In [1]:
import pandas as pd
import xarray as xr
import numpy as np
import zarr
import gcsfs
import dask
import dask.array
import matplotlib
import matplotlib.pyplot as plt
from matplotlib import animation
import cv2 as cv
from skimage import metrics
from IPython.display import HTML

In [14]:
# Override is_retriable.  Google Cloud sometimes throws
# a HttpError code 400.  gcsfs considers this to not be retriable.
# But it is retriable!

def is_retriable(exception):
    """Returns True if this exception is retriable."""
    errs = list(range(500, 505)) + [
        # Jack's addition.  Google Cloud occasionally throws Bad Requests for no apparent reason.
        400,
        # Request Timeout
        408,
        # Too Many Requests
        429,
    ]
    errs += [str(e) for e in errs]
    if isinstance(exception, gcsfs.utils.HttpError):
        return exception.code in errs

    return isinstance(exception, gcsfs.utils.RETRIABLE_EXCEPTIONS)

gcsfs.utils.is_retriable = is_retriable

In [15]:
assert gcsfs.utils.is_retriable(gcsfs.utils.HttpError({'code': 400}))

In [2]:
ZARR = 'solar-pv-nowcasting-data/satellite/EUMETSAT/SEVIRI_RSS/OSGB36/all_zarr_int16'
gcs = gcsfs.GCSFileSystem()
store = gcsfs.GCSMap(root=ZARR, gcs=gcs)

In [6]:
gcs.retries = 20

In [3]:
%%time
dataset = xr.open_zarr(store, consolidated=True)

CPU times: user 5.56 s, sys: 435 ms, total: 6 s
Wall time: 3min 17s


In [4]:
source_array = dataset['stacked_eumetsat_data']

In [8]:
source_array = source_array.astype(np.float32).where(source_array != -1, np.NaN)

* * *

To do
Rewrite the notebook code starting at "errs = list(range(500, 505))" and ending at "return isinstance(exception, gcsfs.utils.RETRIABLE_EXCEPTIONS)", renaming "errs" to "retriable_codes" wherever it occurs.

Record set
* * *

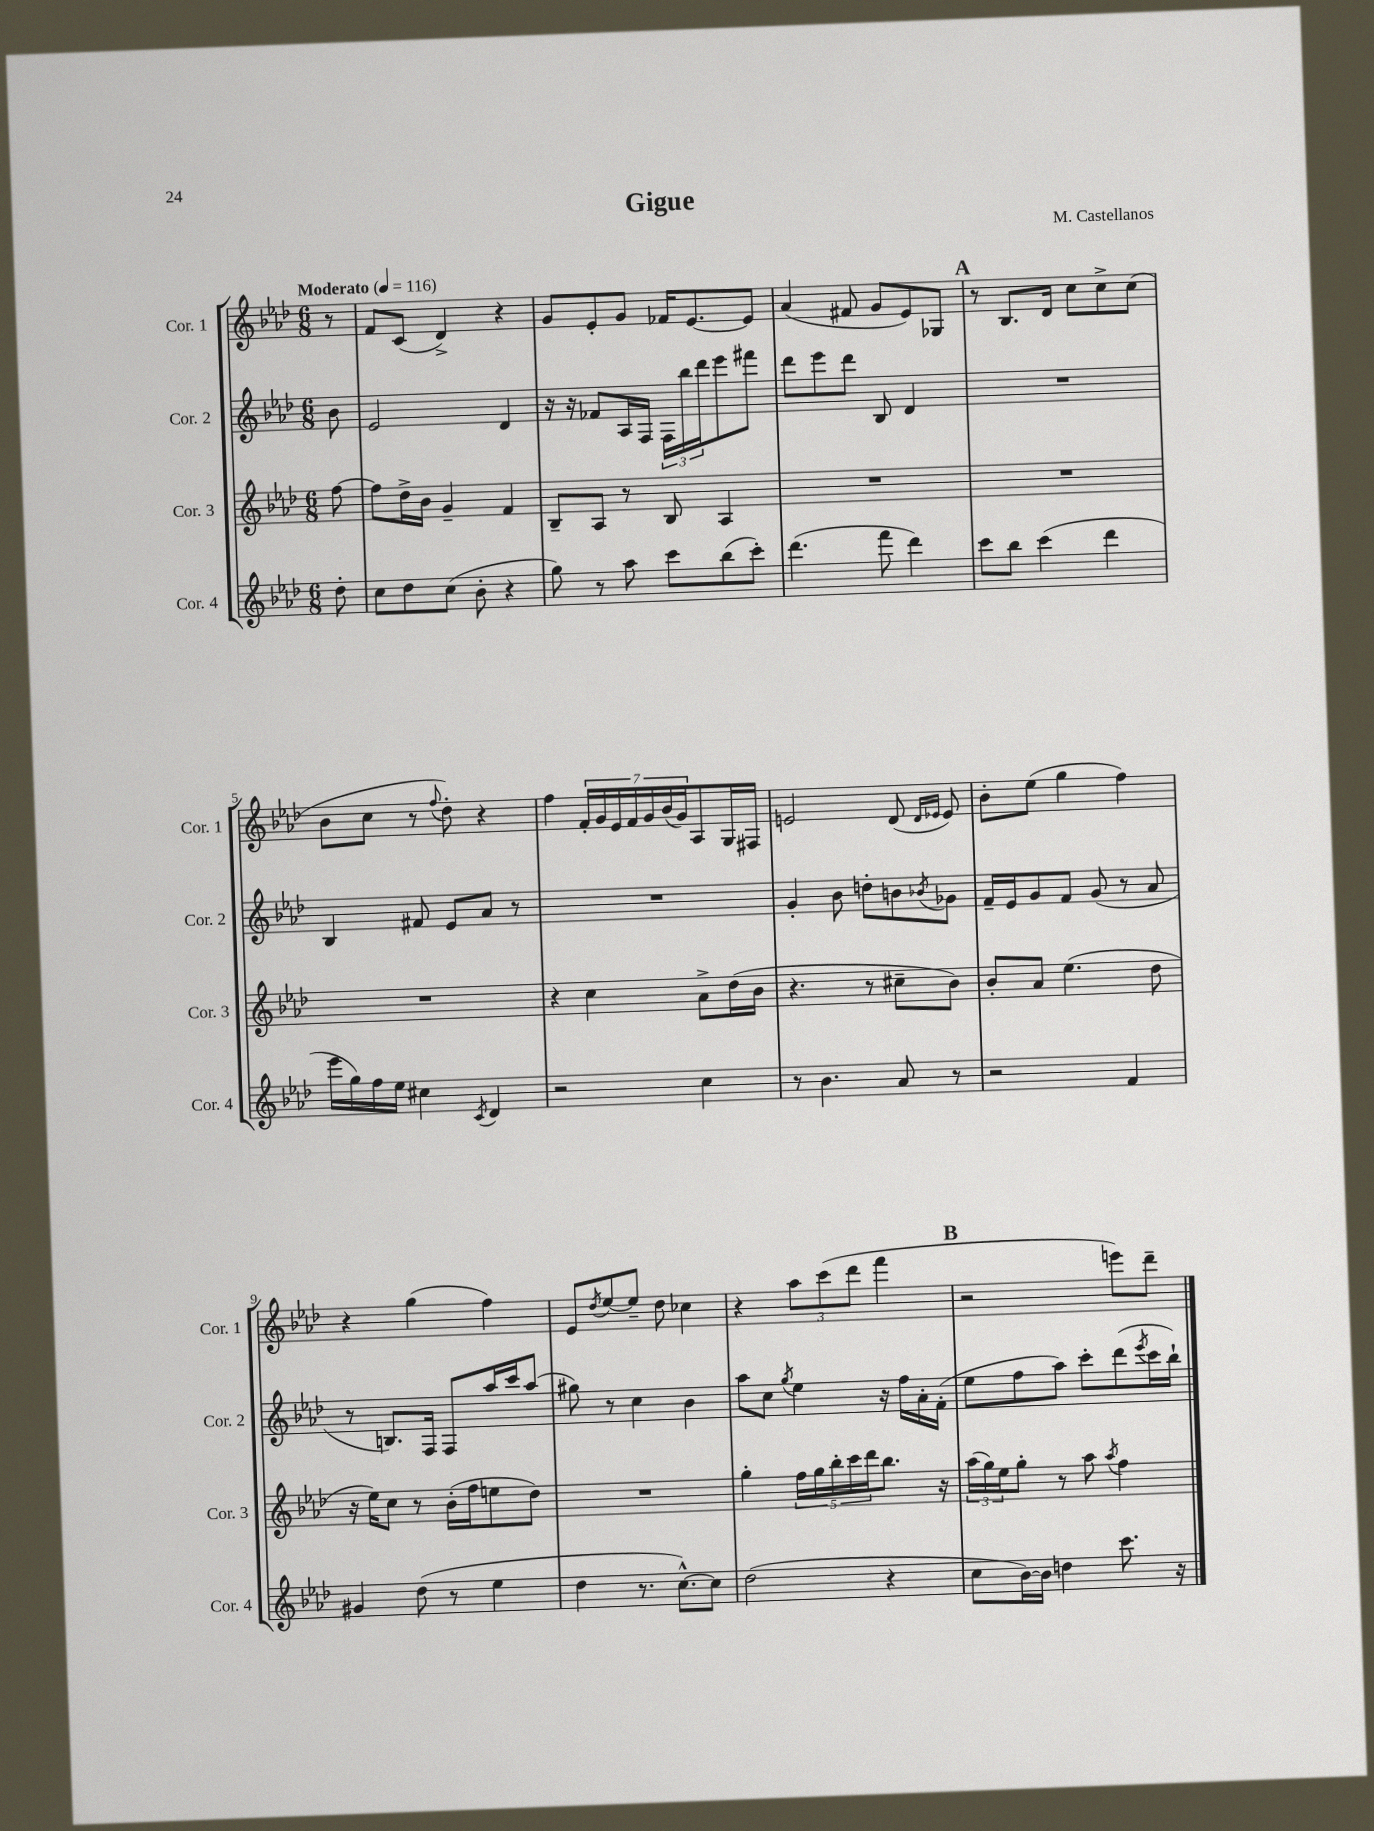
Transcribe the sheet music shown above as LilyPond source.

\header { title = "Gigue" composer = "M. Castellanos" }
<<
\new StaffGroup <<
\new Staff = "s0" \with { instrumentName = "Cor. 1" shortInstrumentName = "Cor. 1" } {
    \clef treble \key aes \major \numericTimeSignature \time 6/8 \partial 8 \tempo "Moderato" 4 = 116
    r8 |
    f'8 c'8( des'4->) r4 |
    g'8 ees'8-. g'8 fes'16 ees'8.~ ees'8 |
    aes'4( fis'8 g'8 ees'8) ges8 |
    \mark \markup { \bold "A" } r8 bes8. des'16 c''8 c''8-> c''8( |
    bes'8 c''8 r8 \appoggiatura { f''8 } des''8-.) r4 |
    f''4 \tuplet 7/4 { f'16-. g'16 ees'16 f'16 g'16 bes'16( g'16) } aes8 g16 fis16 |
    e'2 des'8( \grace { des'16 ees'16 } ees'8) |
    bes'8-. ees''8( g''4 f''4) |
    r4 g''4( f''4) |
    ees'8 \acciaccatura { des''8 } ees''8~ ees''8-- des''8 ces''4 |
    r4 \tuplet 3/2 { aes''8 c'''8( des'''8 } f'''4 |
    \mark \markup { \bold "B" } r2 e'''8) des'''8-- \bar "|." |
}
\new Staff = "s1" \with { instrumentName = "Cor. 2" shortInstrumentName = "Cor. 2" } {
    \clef treble \key aes \major \numericTimeSignature \time 6/8 \partial 8
    bes'8 |
    ees'2 des'4 |
    r16 r16 fes'8 aes16 f16 \tuplet 3/2 { f16 bes''16 des'''16 } ees'''8 fis'''8 |
    des'''8 ees'''8 des'''8 bes8 des'4 |
    \mark \markup { \bold "A" } R2. |
    bes4 fis'8 ees'8 aes'8 r8 |
    R2. |
    g'4-. bes'8 d''8-. b'8 \acciaccatura { bes'8 } ges'8 |
    f'16-- ees'16 g'8 f'8 g'8( r8 aes'8 |
    r8 b8.) f16 f8 aes''16 c'''16 aes''8( |
    gis''8) r8 c''4 bes'4 |
    aes''8 c''8 \acciaccatura { g''8 } ees''4 r16 f''16 aes'16-. f'16-.( |
    \mark \markup { \bold "B" } ees''8 f''8 aes''8) c'''8-. des'''8( \acciaccatura { ees'''8 } c'''16 bes''16-!) \bar "|." |
}
\new Staff = "s2" \with { instrumentName = "Cor. 3" shortInstrumentName = "Cor. 3" } {
    \clef treble \key aes \major \numericTimeSignature \time 6/8 \partial 8
    f''8~ |
    f''8 des''16-> bes'16 g'4-- f'4 |
    bes8-- aes8 r8 bes8 aes4 |
    R2. |
    \mark \markup { \bold "A" } R2. |
    R2. |
    r4 c''4 aes'8-> des''16( bes'16 |
    r4. r8 cis''8-- bes'8) |
    bes'8-. aes'8 ees''4.( des''8 |
    r16 ees''16) c''8 r8 bes'16-.( f''16 e''8 des''8) |
    R2. |
    g''4-. \tuplet 5/4 { f''16 g''16 bes''16-. c'''16 des'''16 } bes''8. r16 |
    \mark \markup { \bold "B" } \tuplet 3/2 { aes''16( g''16) ees''16 } g''8-. r8 aes''8 \acciaccatura { aes''8 } f''4 \bar "|." |
}
\new Staff = "s3" \with { instrumentName = "Cor. 4" shortInstrumentName = "Cor. 4" } {
    \clef treble \key aes \major \numericTimeSignature \time 6/8 \partial 8
    des''8-. |
    c''8 des''8 c''8( bes'8-. r4 |
    g''8) r8 aes''8 c'''8 bes''8( c'''8-.) |
    des'''4.( f'''8 des'''4) |
    \mark \markup { \bold "A" } c'''8 bes''8 c'''4( des'''4 |
    ees'''16 g''16) f''16 ees''16 cis''4 \acciaccatura { c'8 } des'4 |
    r2 c''4 |
    r8 bes'4. aes'8 r8 |
    r2 f'4 |
    gis'4 des''8( r8 ees''4 |
    des''4 r8. c''8.~-^) c''8 |
    des''2( r4 |
    \mark \markup { \bold "B" } c''8 bes'16~) bes'16 d''4 c'''8. r16 \bar "|." |
}
>>
>>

* * *

Problem solution
retriable_codes = list(range(500, 505)) + [
        # Jack's addition.  Google Cloud occasionally throws Bad Requests for no apparent reason.
        400,
        # Request Timeout
        408,
        # Too Many Requests
        429,
    ]
    retriable_codes += [str(e) for e in retriable_codes]
    if isinstance(exception, gcsfs.utils.HttpError):
        return exception.code in retriable_codes

    return isinstance(exception, gcsfs.utils.RETRIABLE_EXCEPTIONS)